Even in this brief synopsis, it’s obvious that “Evan Hansen” is a show that pulls in opposing directions. It’s both comic and tragic, which makes it neither; it deals with somber subject matter, yet it’s an uplifting parable about finding light in the darkness. That it proffers the idea of finding that light within an audacious pretense adds yet another layer to its double-edged ethos, and that it further suggests such pretense can benefit a greater good leaves us in contemplation long after we have walked out of the theater humming its tunes.
Of course, there are times when the plot strains credibility; it’s a little too easy for everyone to accept Evan’s lie, even considering the willingness of people to believe in things that they want to be true, and quickness with which this awkward and socially inept outsider finds his footing within the community drawn into his false narrative feels like a bit of a disservice to those who suffer from mental health challenges in real life. As is often the case with musicals, the show’s powerhouse first half gives way to a second act that loses steam as it dutifully ties up the threads of its story – though Michael Greif’s succinct direction does keep it from dragging.
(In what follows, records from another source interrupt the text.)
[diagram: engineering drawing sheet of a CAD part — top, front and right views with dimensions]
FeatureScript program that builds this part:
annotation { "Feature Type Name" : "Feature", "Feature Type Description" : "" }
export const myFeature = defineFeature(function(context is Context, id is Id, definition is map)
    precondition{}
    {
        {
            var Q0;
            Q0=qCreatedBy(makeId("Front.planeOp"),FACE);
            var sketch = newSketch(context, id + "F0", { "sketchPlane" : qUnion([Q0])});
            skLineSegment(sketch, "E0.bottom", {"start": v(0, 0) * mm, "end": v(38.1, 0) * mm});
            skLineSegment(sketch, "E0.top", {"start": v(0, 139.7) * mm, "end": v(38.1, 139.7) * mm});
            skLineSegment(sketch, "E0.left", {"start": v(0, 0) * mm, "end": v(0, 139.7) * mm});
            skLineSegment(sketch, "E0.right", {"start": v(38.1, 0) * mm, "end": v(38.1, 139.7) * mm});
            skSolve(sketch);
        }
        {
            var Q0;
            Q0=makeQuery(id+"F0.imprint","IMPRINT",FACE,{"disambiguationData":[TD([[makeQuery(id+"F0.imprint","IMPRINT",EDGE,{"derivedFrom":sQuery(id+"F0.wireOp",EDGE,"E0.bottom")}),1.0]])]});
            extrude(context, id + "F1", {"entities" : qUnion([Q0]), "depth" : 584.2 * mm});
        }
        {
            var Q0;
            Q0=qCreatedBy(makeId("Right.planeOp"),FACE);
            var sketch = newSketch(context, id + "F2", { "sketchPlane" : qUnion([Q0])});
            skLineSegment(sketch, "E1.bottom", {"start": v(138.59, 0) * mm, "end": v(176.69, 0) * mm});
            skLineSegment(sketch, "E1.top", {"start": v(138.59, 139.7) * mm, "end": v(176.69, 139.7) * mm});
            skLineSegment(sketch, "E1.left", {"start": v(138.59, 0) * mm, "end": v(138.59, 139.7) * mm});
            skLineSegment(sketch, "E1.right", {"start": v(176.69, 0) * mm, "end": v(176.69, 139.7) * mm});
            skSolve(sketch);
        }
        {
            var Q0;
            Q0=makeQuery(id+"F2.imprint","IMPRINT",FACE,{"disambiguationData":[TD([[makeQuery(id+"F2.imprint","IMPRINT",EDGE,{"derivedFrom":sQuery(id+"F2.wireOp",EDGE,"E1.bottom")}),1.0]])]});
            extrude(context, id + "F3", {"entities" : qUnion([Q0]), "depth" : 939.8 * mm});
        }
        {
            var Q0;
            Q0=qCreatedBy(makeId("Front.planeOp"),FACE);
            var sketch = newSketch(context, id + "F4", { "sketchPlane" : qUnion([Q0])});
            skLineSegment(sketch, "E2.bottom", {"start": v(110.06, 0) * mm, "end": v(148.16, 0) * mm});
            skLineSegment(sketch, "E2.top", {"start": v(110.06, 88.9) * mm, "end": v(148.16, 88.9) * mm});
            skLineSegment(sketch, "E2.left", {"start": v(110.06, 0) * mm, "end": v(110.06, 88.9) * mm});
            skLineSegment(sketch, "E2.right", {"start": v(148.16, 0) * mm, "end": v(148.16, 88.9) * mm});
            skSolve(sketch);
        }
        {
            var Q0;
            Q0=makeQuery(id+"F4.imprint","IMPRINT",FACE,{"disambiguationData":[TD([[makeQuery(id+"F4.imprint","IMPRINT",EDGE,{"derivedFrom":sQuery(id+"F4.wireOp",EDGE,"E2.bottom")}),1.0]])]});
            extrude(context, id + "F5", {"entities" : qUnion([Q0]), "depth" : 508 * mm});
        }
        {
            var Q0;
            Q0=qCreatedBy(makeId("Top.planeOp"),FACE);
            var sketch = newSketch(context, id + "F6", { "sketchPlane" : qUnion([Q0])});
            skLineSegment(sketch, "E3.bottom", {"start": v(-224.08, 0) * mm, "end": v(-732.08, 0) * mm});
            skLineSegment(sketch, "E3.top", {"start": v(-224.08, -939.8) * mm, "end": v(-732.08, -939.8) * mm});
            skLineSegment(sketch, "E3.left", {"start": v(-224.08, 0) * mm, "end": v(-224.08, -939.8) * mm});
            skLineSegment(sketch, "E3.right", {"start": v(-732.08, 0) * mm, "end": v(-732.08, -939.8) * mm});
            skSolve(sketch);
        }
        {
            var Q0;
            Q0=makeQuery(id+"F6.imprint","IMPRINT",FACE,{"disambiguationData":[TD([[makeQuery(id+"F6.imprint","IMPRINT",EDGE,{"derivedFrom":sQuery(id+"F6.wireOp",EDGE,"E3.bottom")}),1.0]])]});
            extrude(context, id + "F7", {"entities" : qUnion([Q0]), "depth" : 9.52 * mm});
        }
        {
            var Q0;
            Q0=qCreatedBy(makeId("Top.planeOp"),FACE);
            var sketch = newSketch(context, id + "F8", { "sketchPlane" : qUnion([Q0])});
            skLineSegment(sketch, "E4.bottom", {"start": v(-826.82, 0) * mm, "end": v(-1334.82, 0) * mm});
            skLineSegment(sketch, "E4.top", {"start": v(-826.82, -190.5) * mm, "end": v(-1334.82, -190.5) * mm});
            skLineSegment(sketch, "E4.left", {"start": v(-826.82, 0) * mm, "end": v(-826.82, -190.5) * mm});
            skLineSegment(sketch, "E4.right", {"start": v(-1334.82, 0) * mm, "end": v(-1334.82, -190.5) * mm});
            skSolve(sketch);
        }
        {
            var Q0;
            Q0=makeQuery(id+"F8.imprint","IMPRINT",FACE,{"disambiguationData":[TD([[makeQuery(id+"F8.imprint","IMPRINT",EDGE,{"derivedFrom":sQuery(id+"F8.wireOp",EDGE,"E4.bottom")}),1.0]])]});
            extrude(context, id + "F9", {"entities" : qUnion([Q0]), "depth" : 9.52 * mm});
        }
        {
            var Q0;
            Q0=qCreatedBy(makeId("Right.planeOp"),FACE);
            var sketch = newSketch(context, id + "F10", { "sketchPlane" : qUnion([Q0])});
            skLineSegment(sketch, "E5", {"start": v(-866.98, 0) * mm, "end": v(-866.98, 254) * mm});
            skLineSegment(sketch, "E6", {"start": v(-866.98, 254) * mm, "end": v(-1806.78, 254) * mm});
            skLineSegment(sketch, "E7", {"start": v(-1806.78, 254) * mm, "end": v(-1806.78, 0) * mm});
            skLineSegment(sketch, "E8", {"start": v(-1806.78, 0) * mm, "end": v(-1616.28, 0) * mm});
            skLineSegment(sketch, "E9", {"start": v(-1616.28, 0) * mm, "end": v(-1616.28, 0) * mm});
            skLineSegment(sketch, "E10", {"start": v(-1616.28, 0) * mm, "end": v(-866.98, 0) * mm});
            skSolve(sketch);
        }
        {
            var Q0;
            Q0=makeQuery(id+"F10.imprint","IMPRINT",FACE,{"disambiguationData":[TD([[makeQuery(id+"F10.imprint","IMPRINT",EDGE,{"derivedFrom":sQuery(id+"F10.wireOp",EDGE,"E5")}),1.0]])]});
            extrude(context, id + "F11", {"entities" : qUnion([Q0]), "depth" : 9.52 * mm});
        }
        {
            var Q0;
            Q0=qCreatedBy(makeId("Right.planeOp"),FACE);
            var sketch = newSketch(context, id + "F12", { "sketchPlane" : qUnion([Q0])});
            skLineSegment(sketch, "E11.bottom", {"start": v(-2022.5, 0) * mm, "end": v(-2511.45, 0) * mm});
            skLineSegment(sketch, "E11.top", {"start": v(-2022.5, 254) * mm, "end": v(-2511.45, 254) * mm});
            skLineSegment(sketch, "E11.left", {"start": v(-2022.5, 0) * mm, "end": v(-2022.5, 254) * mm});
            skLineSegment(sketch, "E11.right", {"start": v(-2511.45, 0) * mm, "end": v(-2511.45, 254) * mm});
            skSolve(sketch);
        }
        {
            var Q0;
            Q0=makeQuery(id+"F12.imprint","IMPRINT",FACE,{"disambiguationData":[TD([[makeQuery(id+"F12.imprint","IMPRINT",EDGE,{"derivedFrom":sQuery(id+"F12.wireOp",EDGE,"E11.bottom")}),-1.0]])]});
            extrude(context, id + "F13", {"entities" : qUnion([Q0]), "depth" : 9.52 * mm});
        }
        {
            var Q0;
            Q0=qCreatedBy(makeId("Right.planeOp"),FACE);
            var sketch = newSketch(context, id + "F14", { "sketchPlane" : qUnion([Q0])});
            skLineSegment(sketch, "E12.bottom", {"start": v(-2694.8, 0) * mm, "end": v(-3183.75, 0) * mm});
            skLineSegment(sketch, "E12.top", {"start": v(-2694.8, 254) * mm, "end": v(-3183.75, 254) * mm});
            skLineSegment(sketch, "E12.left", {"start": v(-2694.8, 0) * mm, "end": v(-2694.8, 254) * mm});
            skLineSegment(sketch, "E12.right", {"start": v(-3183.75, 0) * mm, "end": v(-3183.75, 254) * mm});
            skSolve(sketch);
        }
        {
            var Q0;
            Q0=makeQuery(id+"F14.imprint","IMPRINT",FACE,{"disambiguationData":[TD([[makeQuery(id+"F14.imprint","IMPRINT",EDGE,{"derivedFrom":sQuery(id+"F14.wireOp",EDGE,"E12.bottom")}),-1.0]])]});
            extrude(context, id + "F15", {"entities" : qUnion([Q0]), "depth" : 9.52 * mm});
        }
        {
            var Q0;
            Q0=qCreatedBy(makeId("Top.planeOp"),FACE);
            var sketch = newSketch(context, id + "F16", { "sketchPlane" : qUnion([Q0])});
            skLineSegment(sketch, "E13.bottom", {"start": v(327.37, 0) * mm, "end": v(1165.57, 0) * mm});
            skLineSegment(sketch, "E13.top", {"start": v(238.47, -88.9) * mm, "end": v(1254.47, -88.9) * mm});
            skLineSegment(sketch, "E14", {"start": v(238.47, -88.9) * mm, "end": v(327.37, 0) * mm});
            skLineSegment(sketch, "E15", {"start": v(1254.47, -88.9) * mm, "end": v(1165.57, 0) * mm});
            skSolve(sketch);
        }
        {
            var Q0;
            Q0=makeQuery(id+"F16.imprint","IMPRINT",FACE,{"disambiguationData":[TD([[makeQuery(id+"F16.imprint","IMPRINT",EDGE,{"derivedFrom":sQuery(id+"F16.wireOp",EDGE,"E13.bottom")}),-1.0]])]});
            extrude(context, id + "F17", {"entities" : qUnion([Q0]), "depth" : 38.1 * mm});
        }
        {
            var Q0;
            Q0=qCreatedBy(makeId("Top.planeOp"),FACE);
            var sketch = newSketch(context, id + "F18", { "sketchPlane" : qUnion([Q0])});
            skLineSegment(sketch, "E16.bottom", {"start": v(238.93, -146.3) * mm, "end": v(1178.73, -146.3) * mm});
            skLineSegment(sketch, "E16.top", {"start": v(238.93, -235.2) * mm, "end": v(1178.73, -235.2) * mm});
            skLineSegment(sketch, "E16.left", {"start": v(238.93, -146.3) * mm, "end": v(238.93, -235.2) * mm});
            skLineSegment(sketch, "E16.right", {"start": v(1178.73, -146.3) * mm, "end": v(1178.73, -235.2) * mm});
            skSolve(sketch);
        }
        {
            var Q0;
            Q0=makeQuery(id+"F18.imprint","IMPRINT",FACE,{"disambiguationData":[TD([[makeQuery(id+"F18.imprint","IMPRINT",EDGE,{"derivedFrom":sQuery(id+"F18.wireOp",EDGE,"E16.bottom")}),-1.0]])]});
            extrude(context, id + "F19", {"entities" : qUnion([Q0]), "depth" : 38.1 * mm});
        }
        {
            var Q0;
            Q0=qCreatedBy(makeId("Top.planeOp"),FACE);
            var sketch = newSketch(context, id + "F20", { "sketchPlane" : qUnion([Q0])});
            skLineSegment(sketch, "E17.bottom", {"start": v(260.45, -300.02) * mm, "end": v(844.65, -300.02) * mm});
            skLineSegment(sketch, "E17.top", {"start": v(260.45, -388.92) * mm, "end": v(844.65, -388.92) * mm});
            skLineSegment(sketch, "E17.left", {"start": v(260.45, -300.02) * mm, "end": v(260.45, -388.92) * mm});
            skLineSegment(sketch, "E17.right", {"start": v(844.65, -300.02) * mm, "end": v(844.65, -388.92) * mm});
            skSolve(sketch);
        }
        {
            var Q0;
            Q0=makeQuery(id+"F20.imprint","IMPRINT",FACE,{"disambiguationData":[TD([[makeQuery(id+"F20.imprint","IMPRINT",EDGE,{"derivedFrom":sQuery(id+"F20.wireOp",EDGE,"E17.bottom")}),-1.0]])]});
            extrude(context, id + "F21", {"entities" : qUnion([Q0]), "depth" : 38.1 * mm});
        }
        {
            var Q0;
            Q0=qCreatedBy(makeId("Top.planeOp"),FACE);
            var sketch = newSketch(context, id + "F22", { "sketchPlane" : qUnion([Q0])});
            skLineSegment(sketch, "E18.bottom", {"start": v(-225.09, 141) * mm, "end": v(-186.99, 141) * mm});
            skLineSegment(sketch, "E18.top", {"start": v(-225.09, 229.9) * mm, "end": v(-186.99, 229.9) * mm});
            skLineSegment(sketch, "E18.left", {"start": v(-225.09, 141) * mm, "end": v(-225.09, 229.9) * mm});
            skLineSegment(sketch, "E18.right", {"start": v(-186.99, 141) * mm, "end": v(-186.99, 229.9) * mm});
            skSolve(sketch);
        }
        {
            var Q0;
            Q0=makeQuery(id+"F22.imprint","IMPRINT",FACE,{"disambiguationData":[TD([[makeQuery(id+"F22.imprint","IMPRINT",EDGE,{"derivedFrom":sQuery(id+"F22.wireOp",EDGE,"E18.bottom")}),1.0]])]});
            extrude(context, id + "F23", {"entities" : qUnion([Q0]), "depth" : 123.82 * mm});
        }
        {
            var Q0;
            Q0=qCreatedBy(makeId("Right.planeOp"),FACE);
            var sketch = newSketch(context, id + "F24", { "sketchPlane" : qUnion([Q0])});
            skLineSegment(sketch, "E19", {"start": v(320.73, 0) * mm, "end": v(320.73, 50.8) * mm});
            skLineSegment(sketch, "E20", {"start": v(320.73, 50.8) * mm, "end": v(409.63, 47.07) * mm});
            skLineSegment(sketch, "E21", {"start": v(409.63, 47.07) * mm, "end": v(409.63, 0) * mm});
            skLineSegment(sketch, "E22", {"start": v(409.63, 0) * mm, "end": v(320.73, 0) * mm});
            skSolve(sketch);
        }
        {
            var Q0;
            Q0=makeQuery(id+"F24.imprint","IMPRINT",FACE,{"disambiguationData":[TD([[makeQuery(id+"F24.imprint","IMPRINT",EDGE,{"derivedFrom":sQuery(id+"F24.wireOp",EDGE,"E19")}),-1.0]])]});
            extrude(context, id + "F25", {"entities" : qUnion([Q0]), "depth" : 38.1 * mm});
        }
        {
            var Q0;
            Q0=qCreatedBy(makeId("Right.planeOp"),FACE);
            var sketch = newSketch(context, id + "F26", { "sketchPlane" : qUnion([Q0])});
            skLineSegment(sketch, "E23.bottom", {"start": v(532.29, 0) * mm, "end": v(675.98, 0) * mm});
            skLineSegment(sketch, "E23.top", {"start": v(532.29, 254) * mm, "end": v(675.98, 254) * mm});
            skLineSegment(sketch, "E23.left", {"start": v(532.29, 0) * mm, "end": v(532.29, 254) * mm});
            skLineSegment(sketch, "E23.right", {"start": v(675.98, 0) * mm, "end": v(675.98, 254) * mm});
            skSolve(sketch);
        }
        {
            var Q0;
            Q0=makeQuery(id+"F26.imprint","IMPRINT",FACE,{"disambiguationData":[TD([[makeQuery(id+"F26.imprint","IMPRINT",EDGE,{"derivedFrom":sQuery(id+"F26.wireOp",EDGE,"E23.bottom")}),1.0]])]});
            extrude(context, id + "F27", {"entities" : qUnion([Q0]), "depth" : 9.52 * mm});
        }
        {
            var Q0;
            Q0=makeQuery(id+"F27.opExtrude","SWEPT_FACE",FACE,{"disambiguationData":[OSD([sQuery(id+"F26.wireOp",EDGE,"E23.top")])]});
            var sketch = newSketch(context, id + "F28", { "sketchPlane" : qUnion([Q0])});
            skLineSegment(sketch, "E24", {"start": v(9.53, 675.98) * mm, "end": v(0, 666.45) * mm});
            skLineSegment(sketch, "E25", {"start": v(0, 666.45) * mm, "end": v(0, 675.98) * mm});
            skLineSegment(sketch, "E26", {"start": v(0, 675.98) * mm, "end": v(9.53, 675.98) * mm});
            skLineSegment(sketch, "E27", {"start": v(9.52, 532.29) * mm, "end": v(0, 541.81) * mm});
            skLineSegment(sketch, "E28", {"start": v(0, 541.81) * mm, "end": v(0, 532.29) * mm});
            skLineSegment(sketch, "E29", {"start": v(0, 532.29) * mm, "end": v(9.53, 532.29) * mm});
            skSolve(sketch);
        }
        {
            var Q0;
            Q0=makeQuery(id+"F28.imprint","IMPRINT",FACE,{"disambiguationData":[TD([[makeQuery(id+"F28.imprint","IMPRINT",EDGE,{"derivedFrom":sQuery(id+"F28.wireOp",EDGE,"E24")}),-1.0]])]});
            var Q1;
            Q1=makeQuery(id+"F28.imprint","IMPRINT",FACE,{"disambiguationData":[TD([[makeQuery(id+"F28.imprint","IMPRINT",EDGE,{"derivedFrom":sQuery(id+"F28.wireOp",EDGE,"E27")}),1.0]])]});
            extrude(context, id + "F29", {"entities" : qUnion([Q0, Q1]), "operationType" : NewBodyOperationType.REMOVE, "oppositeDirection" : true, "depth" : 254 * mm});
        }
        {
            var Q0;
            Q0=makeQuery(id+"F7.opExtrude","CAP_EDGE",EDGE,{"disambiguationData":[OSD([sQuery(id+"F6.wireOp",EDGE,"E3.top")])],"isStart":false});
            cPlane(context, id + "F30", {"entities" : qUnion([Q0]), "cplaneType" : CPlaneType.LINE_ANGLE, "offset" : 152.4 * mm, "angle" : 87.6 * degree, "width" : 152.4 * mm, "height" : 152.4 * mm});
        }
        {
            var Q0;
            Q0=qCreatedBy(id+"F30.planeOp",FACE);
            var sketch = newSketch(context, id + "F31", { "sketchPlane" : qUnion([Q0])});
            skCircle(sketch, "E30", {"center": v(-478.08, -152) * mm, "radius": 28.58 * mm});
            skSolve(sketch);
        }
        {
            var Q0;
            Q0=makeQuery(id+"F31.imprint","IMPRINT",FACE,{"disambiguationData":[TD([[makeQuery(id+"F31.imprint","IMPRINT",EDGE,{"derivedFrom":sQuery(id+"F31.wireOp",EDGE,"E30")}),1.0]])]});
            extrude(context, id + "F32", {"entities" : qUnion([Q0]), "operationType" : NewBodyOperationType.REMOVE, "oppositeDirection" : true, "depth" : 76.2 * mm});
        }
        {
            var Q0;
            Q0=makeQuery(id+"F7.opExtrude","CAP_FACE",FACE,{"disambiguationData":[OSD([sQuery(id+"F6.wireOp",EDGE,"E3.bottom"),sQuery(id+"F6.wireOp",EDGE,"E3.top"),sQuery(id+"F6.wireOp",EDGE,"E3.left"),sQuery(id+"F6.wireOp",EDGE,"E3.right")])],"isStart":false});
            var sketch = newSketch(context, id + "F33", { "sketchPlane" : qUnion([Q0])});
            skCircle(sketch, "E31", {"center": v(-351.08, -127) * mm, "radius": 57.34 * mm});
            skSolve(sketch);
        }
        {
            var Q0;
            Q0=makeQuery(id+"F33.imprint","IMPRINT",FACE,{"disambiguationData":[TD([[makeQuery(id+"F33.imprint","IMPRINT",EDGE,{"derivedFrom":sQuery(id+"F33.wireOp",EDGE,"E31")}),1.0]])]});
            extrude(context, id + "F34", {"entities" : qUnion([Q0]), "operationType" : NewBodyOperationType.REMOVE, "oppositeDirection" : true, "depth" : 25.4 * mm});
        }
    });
Even so, there is so much to appreciate that such observations amount to little more than minor quibbles. What the show says about human interaction – and the lack of it when we need it most – rings true despite the occasional simplification; and while there have been shows that tackled psychological disorder with greater depth and insight (Kitt and Yorkey’s “Next to Normal” comes to mind), there has never been another that has addressed the impact of cyberspace on the human psyche – both individual and communal – with as much savvy and observational shrewdness as this one.
Supporting this all-important facet of the story is David Korin’s remarkable set, a multi-media fortress of screens and scrolling text that reflects the omnipresence of these things in our modern life; in its midst, modular platforms representing the bedrooms and dining rooms of the characters – the inner sanctums of their private lives – drift in and out to set the various scenes, still under the ever-watchful thousand eyes of the technological towers that surround them.
There’s a lot more to admire. The engaging performers, led by the gifted young Ben Levi Ross as Evan; Pasek and Paul’s effective and affecting songs (it’s impossible not to leave the theater with the strains of “For Forever” drifting through your head); Levenson’s intelligent book, which makes you laugh even as it breaks your heart – all these are best appreciated first-hand, without over-exposure here. Theater, after all, is an immediate experience, providing us the opportunity to discover its joy on our own – and “Dear Evan Hansen,” if you can manage to get a ticket, has plenty of joy to discover.